LANDER — Hundreds of citizens in this western town have risen up in protest because they believe their leaders have chosen the wrong path regulating growth.
As in cities and towns across Wyoming, Lander residents are choosing up sides when it comes to zoning changes proposed for their communities.
Lander’s newest plans would allow smaller dwellings and more people packed onto the same amount of space than the rules currently in place.
City officials all over the Cowboy State are struggling with efforts to balance the need for affordable housing against protecting the highly-prized unique attributes of their individual communities.
In a nutshell, the Lander plan would involve allowing many new types of housing in different zones of the city, which opponents believe would clog parking and reduce property values.
More than 200 people crowded into the Lander Community Center on a recent night to protest the proposed changes. By virtue of the applause, it appeared the vast majority of those in attendance were not in favor of the city’s proposal.
So, why make the changes?
The reasoning behind the new plan, according to a release from the city, is based on four conclusions from a survey. Those conclusions are: “Young adults struggle to have income for housing, so leave Lander; couples with ‘grown and flown’ children want smaller homes on smaller lots; businesses can’t attract desired workforce due to housing costs; and aging parents want to live independently, yet close by for assistance when needed.”
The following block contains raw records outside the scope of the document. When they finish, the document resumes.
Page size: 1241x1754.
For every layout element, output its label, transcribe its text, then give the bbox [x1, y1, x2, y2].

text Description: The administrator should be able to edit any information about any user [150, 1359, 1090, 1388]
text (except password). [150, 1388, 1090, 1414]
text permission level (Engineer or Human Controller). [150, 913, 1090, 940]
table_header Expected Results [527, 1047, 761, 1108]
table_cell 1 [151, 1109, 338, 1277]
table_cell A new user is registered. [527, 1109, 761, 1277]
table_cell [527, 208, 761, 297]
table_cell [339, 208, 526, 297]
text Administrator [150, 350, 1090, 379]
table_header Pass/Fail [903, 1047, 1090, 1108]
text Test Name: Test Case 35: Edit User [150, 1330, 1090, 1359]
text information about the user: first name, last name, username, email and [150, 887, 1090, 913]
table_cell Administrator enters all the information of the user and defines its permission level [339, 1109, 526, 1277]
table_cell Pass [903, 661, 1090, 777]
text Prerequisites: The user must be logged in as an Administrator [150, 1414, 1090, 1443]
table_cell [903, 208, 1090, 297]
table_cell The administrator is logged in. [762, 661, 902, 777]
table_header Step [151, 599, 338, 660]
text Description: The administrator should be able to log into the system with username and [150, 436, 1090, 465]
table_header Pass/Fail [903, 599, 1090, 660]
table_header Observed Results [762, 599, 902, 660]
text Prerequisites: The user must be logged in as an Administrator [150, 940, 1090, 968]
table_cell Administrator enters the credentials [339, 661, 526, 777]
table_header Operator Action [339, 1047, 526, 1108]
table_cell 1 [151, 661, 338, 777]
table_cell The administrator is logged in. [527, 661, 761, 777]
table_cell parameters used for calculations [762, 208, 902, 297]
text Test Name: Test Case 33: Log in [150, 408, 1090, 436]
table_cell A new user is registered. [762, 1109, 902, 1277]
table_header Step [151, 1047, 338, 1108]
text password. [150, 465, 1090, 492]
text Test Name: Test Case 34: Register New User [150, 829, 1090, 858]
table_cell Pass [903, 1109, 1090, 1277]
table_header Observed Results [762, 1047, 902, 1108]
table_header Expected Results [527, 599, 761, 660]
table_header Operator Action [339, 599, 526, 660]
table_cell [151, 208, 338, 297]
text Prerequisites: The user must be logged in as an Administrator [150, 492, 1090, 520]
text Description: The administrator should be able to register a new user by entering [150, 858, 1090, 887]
Judy Legerski is one of the community leaders opposed to the changes. She says: “Lander is, and has been for many years, a great place to live. Our trees, yards, and neighborhoods are the envy of other Wyoming communities.”
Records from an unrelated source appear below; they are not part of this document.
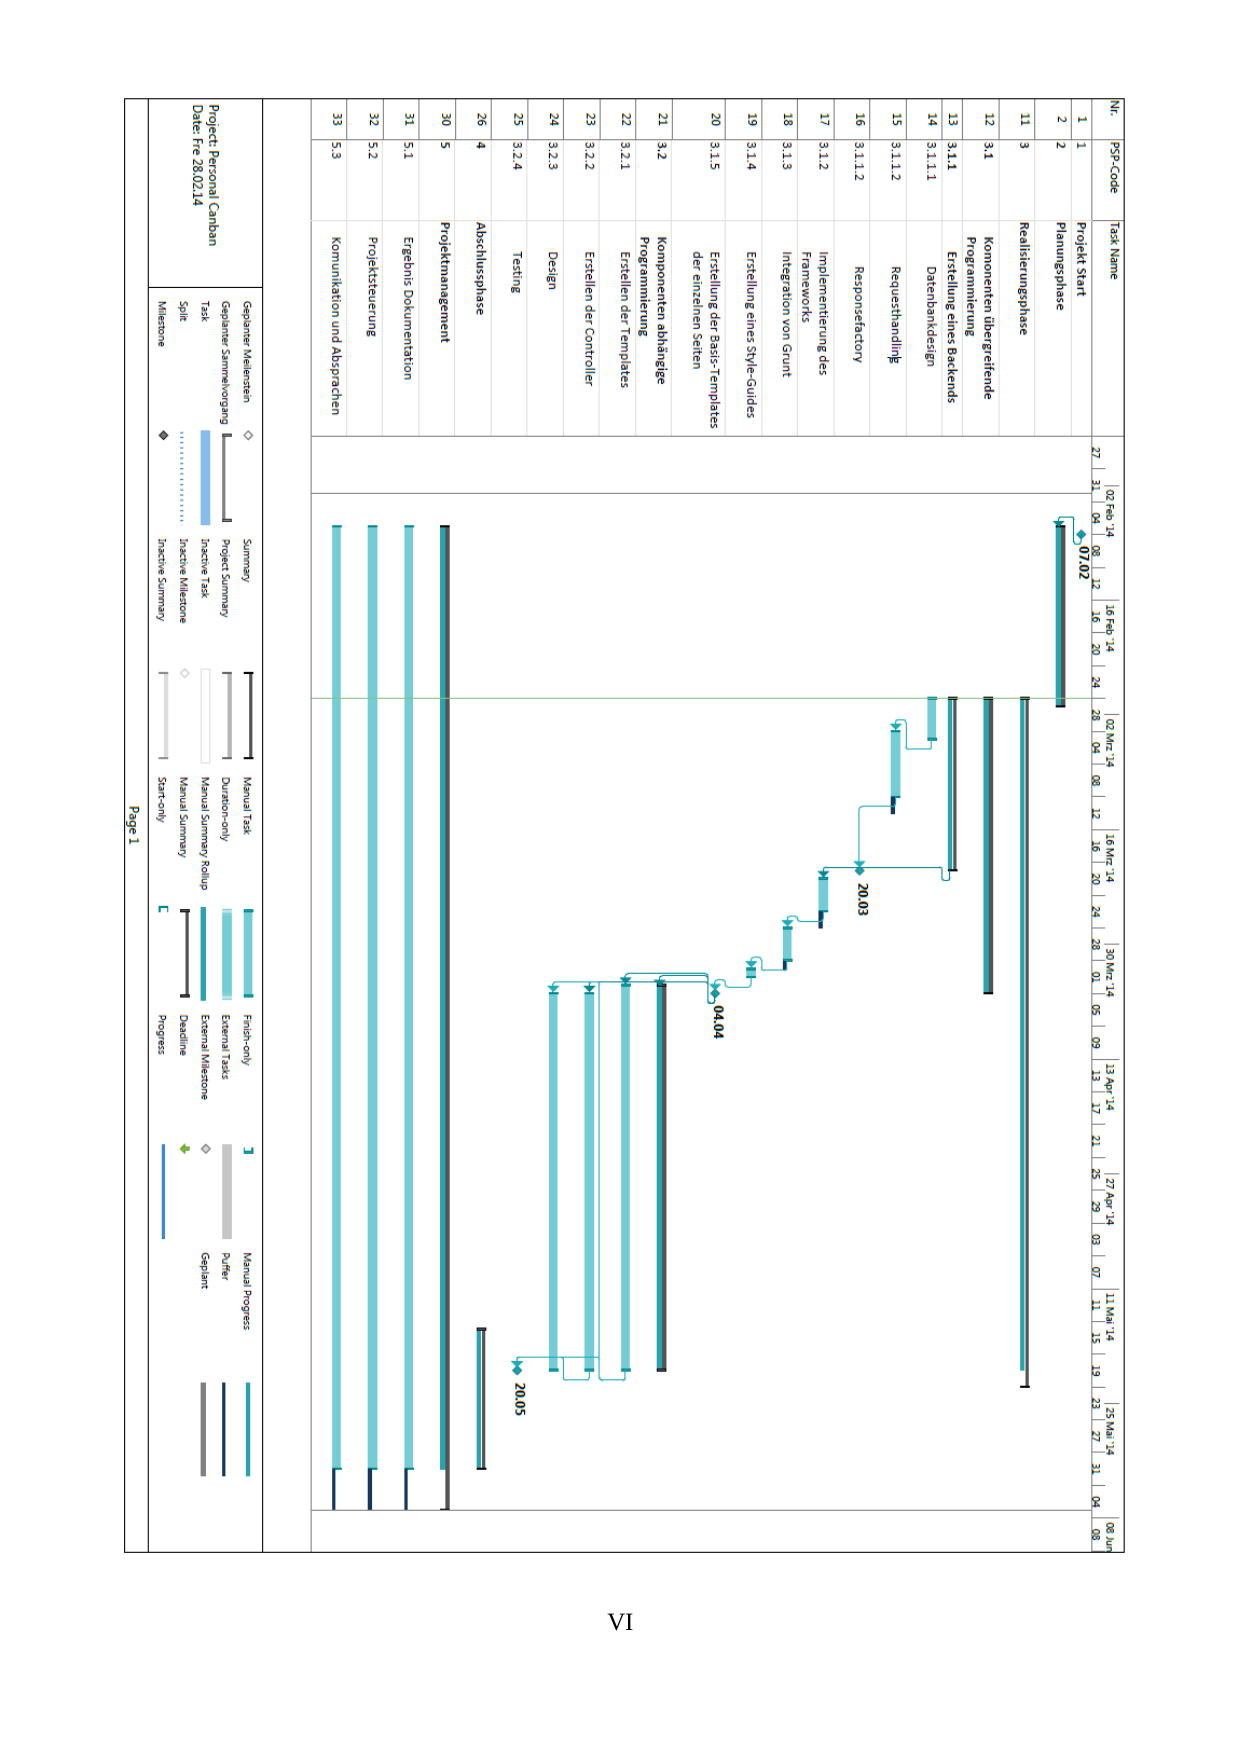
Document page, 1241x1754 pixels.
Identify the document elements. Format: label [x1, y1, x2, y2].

picture [123, 95, 1128, 1554]
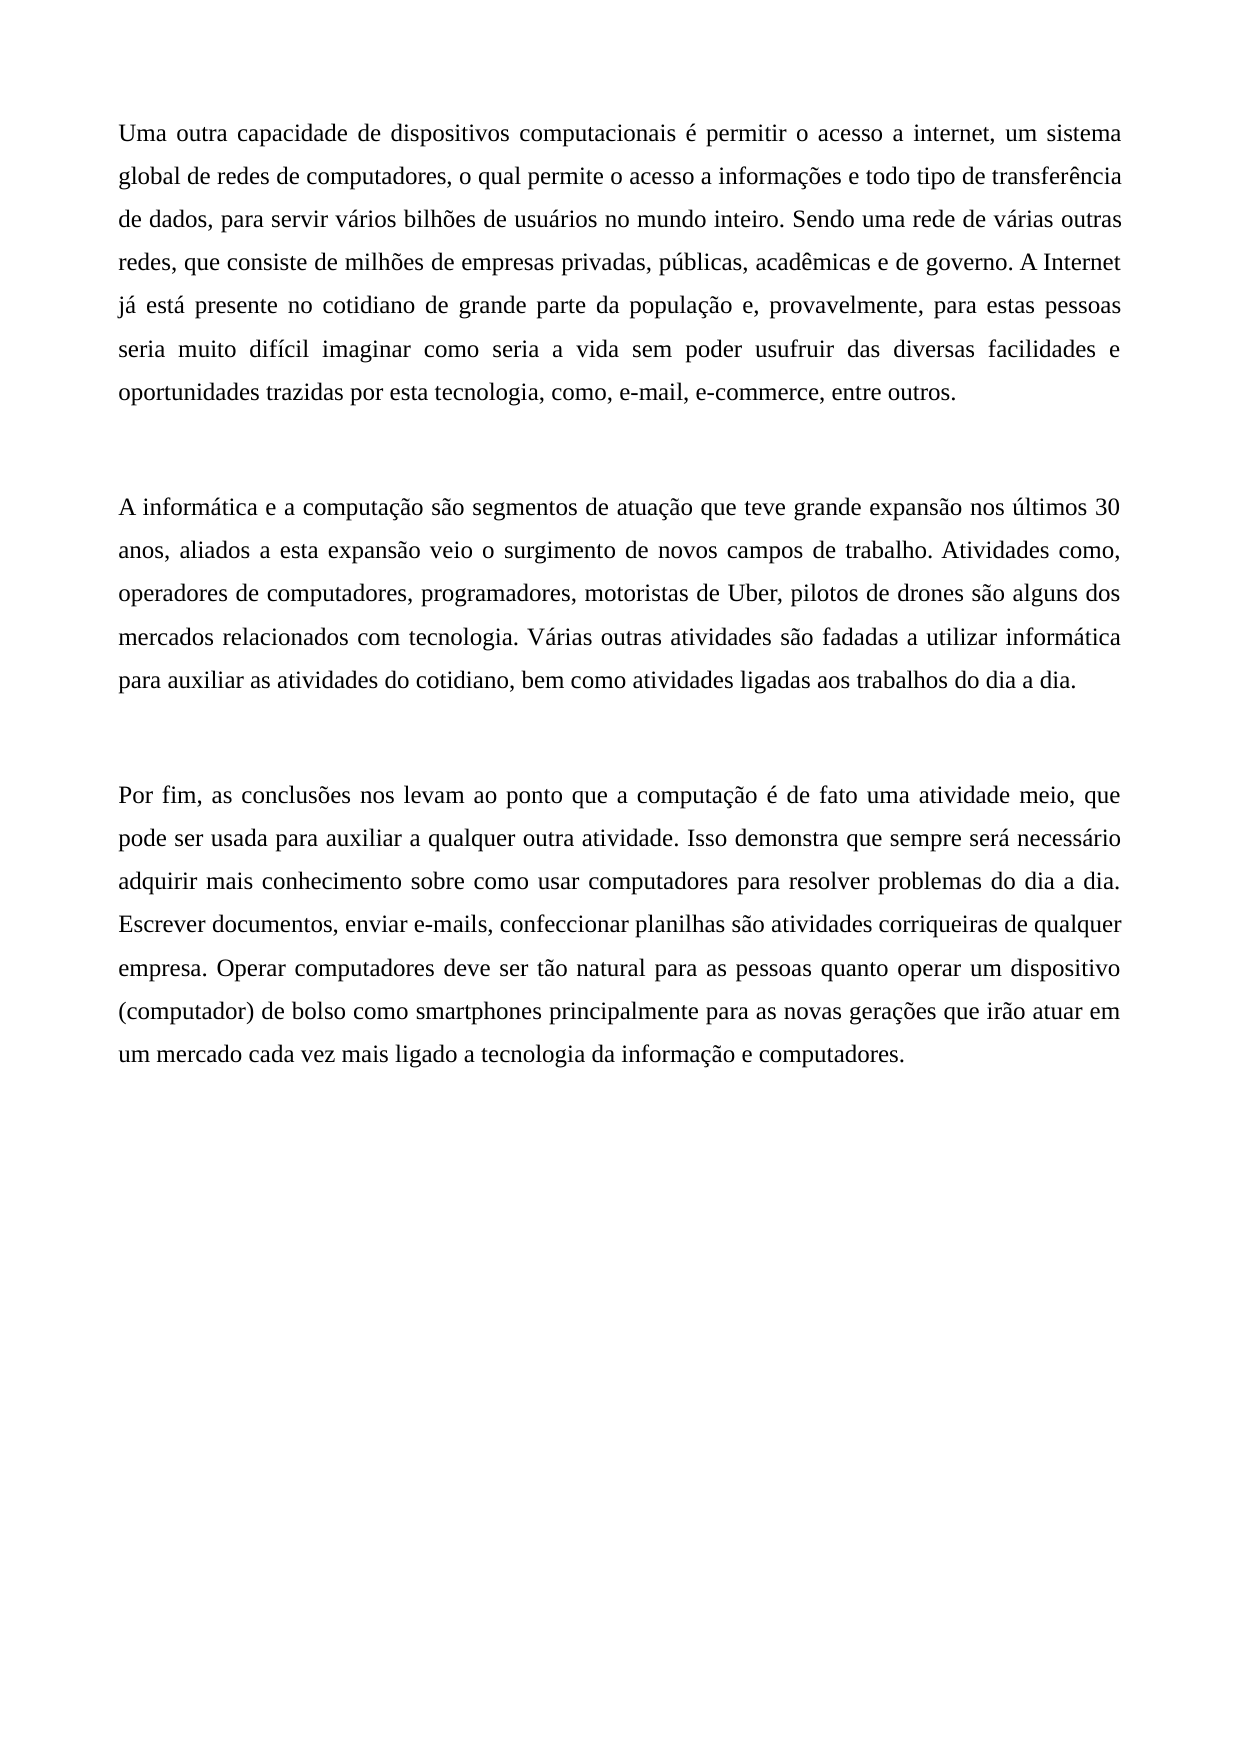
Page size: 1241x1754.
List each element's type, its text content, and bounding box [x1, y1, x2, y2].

text Uma outra capacidade de dispositivos computacionais é permitir o acesso a internet, um sistema global de redes de computadores, o qual permite o acesso a informações e todo tipo de transferência de dados, para servir vários bilhões de usuários no mundo inteiro. Sendo uma rede de várias outras redes, que consiste de milhões de empresas privadas, públicas, acadêmicas e de governo. A Internet já está presente no cotidiano de grande parte da população e, provavelmente, para estas pessoas seria muito difícil imaginar como seria a vida sem poder usufruir das diversas facilidades e oportunidades trazidas por esta tecnologia, como, e-mail, e-commerce, entre outros. [118, 118, 1122, 406]
text A informática e a computação são segmentos de atuação que teve grande expansão nos últimos 30 anos, aliados a esta expansão veio o surgimento de novos campos de trabalho. Atividades como, operadores de computadores, programadores, motoristas de Uber, pilotos de drones são alguns dos mercados relacionados com tecnologia. Várias outras atividades são fadadas a utilizar informática para auxiliar as atividades do cotidiano, bem como atividades ligadas aos trabalhos do dia a dia. [118, 492, 1122, 693]
text Por fim, as conclusões nos levam ao ponto que a computação é de fato uma atividade meio, que pode ser usada para auxiliar a qualquer outra atividade. Isso demonstra que sempre será necessário adquirir mais conhecimento sobre como usar computadores para resolver problemas do dia a dia. Escrever documentos, enviar e-mails, confeccionar planilhas são atividades corriqueiras de qualquer empresa. Operar computadores deve ser tão natural para as pessoas quanto operar um dispositivo (computador) de bolso como smartphones principalmente para as novas gerações que irão atuar em um mercado cada vez mais ligado a tecnologia da informação e computadores. [118, 780, 1122, 1068]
Legerski, with the help of others, found 500 Lander citizens willing to sign their names to an ad asking the city council to drop the plan or table it.
Lander native Joe Kenney, who owns the local radio stations, aired an editorial opposed to the city’s proposals. He said:
“The citizens of Lander need to realize what these new rules will do to the character of our community. If you live anywhere, but in the R-1 Zone, your neighbor could turn their single-family property into a multi-family property by turning their basement into an apartment, their garage into an apartment, and adding what is called an ADU in their backyard. An ADU is an Accessory Dwelling Unit. You could have four families next to you instead of one,” he said.
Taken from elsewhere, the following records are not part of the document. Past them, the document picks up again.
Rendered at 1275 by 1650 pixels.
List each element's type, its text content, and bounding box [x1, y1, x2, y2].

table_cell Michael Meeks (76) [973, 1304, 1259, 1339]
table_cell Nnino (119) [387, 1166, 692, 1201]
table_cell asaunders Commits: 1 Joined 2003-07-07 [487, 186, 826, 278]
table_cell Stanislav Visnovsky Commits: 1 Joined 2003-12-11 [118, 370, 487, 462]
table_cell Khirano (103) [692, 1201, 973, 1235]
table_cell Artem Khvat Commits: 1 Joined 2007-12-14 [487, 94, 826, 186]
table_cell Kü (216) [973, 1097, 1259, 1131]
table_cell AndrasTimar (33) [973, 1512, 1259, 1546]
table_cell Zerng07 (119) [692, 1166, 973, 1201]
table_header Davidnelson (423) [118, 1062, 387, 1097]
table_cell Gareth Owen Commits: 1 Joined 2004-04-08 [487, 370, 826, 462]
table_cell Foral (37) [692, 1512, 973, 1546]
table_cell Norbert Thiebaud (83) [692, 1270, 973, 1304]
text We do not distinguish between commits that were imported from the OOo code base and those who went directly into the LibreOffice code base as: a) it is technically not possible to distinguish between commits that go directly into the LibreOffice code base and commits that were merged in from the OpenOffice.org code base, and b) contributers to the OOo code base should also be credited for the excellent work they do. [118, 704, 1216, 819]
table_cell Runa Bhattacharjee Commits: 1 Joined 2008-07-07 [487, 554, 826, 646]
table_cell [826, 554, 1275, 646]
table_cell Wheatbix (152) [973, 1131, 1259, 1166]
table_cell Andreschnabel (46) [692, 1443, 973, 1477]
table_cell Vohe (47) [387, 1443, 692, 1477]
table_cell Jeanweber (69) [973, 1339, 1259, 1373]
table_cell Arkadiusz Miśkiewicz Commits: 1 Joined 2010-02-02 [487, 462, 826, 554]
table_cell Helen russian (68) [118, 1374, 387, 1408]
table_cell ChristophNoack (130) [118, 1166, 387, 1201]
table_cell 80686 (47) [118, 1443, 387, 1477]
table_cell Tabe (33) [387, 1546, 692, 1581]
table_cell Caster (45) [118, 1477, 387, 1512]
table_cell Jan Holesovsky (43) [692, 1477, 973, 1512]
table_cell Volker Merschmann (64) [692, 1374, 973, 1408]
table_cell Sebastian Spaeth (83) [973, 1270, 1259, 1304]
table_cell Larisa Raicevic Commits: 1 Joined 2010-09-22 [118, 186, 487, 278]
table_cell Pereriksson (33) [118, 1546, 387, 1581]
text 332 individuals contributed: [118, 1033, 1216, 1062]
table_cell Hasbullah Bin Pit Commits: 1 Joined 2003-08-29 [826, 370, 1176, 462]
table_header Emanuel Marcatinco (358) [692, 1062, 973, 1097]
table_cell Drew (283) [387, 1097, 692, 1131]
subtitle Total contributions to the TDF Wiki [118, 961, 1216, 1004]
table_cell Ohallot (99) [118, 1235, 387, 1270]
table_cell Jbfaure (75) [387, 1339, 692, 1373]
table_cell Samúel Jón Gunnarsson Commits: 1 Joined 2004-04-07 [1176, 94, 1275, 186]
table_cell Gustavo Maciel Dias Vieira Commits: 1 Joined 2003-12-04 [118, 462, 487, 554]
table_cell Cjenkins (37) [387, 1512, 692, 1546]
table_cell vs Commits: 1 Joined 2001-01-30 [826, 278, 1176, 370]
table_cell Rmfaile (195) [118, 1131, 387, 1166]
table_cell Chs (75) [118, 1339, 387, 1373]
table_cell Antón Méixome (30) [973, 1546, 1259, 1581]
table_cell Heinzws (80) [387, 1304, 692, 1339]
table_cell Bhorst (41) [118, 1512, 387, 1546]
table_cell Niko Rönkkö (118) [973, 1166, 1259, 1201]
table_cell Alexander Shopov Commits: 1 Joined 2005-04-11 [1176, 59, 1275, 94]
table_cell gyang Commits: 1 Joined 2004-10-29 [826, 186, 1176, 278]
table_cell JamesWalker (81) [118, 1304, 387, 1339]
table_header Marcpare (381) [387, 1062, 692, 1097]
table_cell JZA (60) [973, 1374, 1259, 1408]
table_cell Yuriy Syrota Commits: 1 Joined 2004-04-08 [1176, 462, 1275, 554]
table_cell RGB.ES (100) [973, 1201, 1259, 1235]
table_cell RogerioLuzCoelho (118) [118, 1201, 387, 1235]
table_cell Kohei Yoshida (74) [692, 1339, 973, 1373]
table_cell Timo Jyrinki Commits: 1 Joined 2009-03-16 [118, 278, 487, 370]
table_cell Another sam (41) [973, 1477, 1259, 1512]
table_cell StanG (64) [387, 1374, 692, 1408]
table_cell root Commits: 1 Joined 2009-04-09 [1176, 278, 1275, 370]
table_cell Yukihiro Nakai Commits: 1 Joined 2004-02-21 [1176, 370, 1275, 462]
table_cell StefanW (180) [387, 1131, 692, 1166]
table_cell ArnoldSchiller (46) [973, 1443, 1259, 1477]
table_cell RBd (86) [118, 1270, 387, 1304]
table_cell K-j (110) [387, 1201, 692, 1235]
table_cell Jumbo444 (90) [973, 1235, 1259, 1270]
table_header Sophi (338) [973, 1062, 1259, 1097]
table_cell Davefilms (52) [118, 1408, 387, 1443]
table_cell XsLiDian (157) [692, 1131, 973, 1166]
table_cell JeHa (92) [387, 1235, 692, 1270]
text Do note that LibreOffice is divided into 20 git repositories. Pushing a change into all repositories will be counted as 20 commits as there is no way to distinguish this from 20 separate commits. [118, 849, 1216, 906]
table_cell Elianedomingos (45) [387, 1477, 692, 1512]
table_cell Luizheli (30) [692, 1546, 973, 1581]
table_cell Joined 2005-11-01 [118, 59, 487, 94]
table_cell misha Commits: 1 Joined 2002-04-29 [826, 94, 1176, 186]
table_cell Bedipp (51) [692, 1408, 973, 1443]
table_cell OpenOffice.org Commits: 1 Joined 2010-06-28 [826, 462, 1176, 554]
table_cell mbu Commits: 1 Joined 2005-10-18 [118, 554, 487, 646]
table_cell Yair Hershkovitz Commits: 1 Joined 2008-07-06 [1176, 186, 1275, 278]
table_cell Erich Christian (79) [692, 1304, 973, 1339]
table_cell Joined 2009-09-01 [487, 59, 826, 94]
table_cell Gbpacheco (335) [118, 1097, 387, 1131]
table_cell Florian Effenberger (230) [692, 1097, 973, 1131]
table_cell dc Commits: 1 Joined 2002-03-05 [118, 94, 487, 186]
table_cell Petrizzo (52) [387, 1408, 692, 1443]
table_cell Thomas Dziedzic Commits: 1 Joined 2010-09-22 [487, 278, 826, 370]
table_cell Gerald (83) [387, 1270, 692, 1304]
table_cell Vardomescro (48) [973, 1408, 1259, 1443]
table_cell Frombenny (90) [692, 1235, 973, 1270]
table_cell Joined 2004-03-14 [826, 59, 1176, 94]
He continued: “Or, if there’s a good-sized lot in your neighborhood, something called a Cottage Cluster could spring up with as many as 16 small cottages, all clustered together ten feet apart. And these are just a couple of examples of what is in this 110-page document. They (the city) have already admitted that the survey they are basing these drastic changes on was flawed and unscientific, and have refused an offer for a scientific study to be done and paid for by private parties.”
Kenney wrapped up his editorial with: “This is not an emergency. The City Council should table this unpopular ordinance until it can be adequately discussed in public with as many people in attendance as possible.”
Legerski echoed Kenney’s sentiments by saying: “The citizens of Lander love and respect their community as it is. They are obviously not ready for massive changes in its culture. We are fortunate to live with people who care about their lifestyle.”
Several people at the meeting brought up the fact that Lander receives more than 100 inches of snow each winter. Icy and snow-packed streets would exacerbate parking issues with additional vehicles on the streets under the new plan, they reminded the city officials.
Like so many cities and towns in Wyoming right now, prices for homes have skyrocketed. One Cody realtor said it was the best year he had ever seen.
As prices go up, the opportunities for young people or under-employed people to purchase their own homes is diminishing. Thus, the trend for alternatives. In Lander’s case, it involves a number of options including increasing rental possibilities, opening up opportunities for tiny homes, and clusters of small housing units.
Lander is not alone in these struggles. But it may be at the forefront since it received a federal grant to explore such possibilities last year.
From one end of Wyoming to the other, new forms of housing are being developed. This can be an opportunity for first time home buyers and the under-employed, but they can be a headache for local zoning boards.